The cat is without a doubt the more sinister of the group. She often jumps out from around the corner, arms and legs spread wide, her fluffy black and white body zooming two feet off the floor in front of me. It may sound sweet but I can assure you, at 2am when you are investigating a noise, her sudden appearance is enough to cause a heart attack. One morning I rounded the corner to find her sitting next to the coffee maker. It only took a few days for her to figure out my routine. She also likes to show her genuine affection by zig-zagging in front of me as I descend the stairs. This makes for a fun time – for her. I keep telling her that if I fall and kill myself, there’ll be no one to buy her kibble. She doesn’t care.

So here I sit, my Setter to my right, gnawing on his legs. It seems another week has past wherein I’ve forgotten to pick up his mood altering medication the Vet prescribed.
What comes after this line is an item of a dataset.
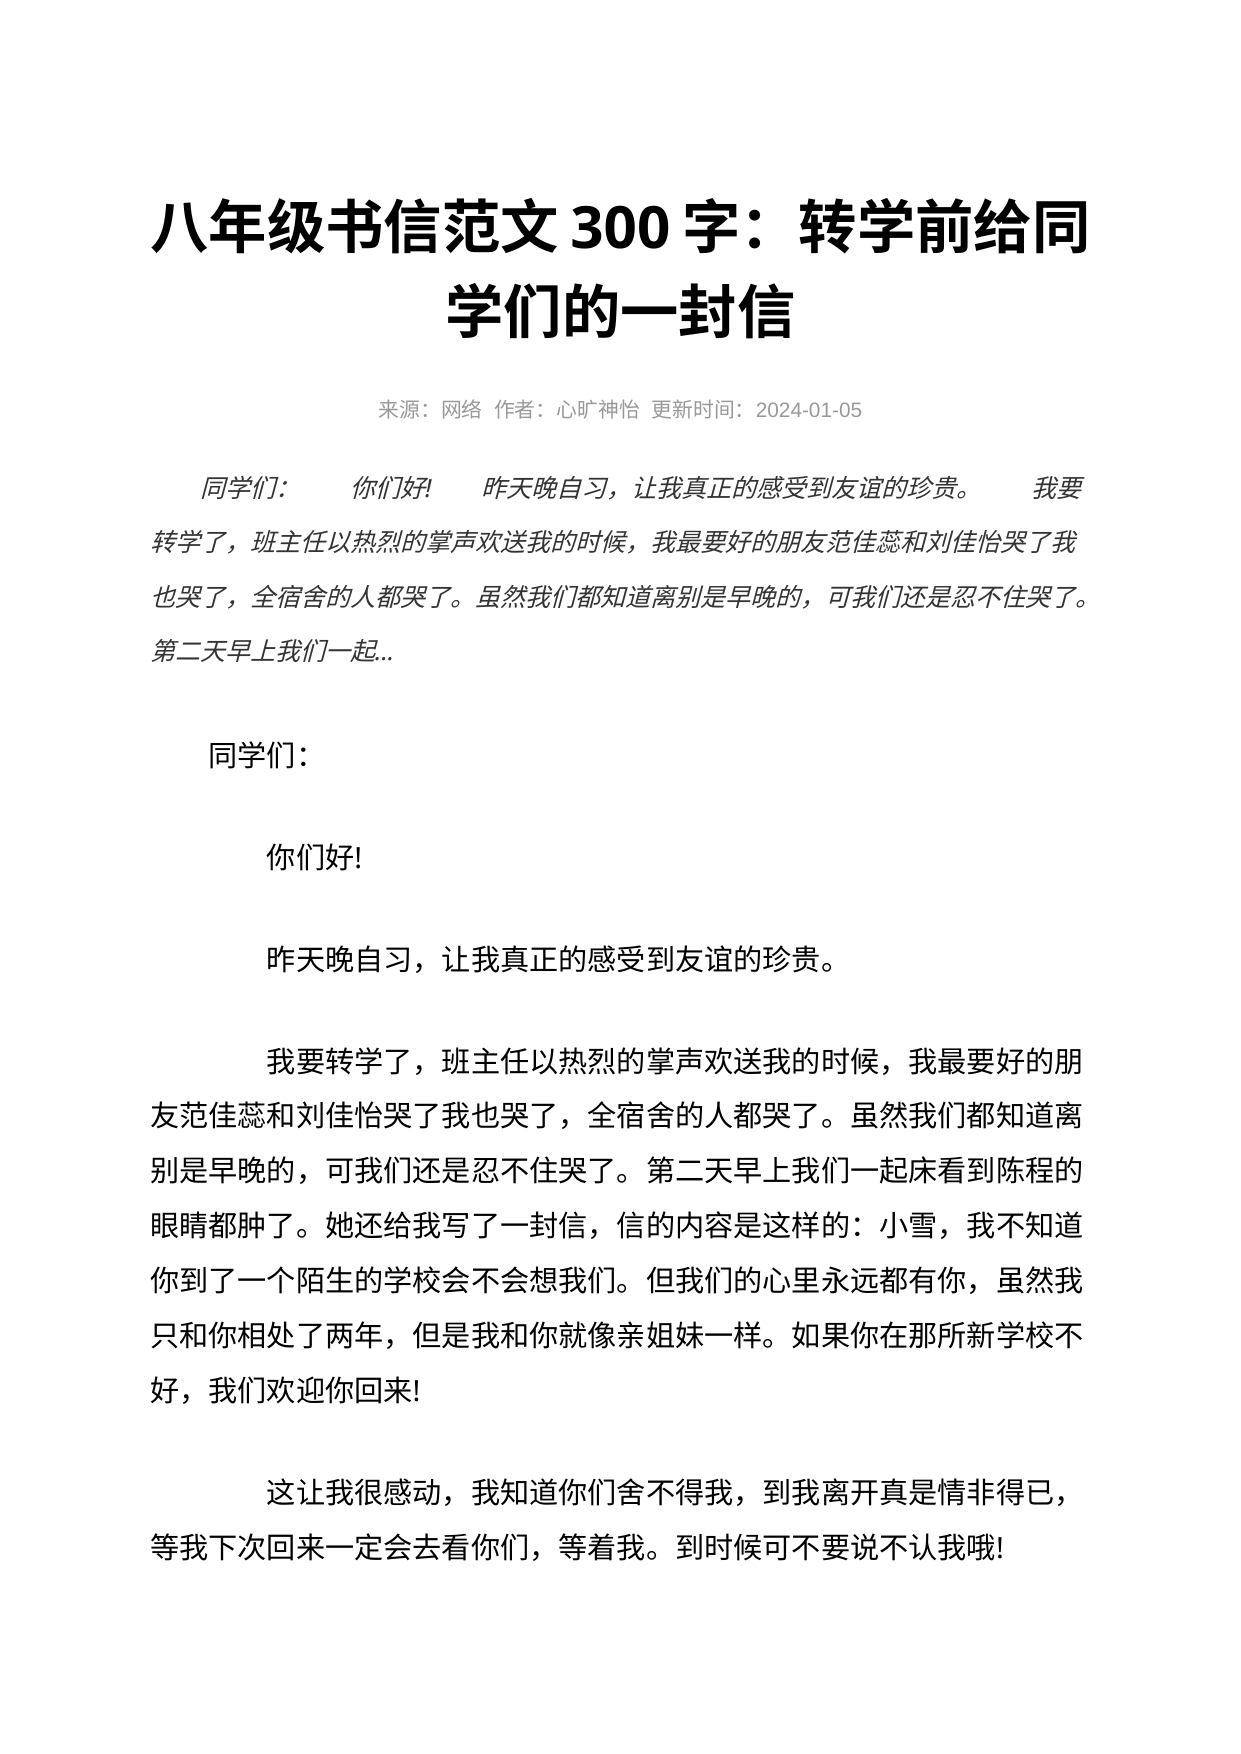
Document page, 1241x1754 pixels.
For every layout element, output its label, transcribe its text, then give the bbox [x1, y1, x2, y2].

Apparently, my Setter enjoys gnawing too much; and in doing so, nearly chews all the hair off his legs. The Vet assured me it’s common with anxious breeds. My Boxer has most likely curled herself onto her bed by now; she is after all still recovering from a strained ACL. For the last ten days her pills have been ground in the pestle, and snuck into her food. The guinea pig, thankfully, is content eating his alfalfa. And then there’s the cat. Yesterday my son reported finding half a mouse on the basement floor. We don’t know where the other half is. No doubt, one of these furry jokesters took off with it, but no one’s talking. Most likely the cat left it behind as a reminder that she earns her keep around here.

Yes, I have a zoo. But they don’t lie. They don’t judge. Their eyes hold only sincerity as they look at me and my children. In many ways, their energy (even the cat), helps to balance out an otherwise unsettling world.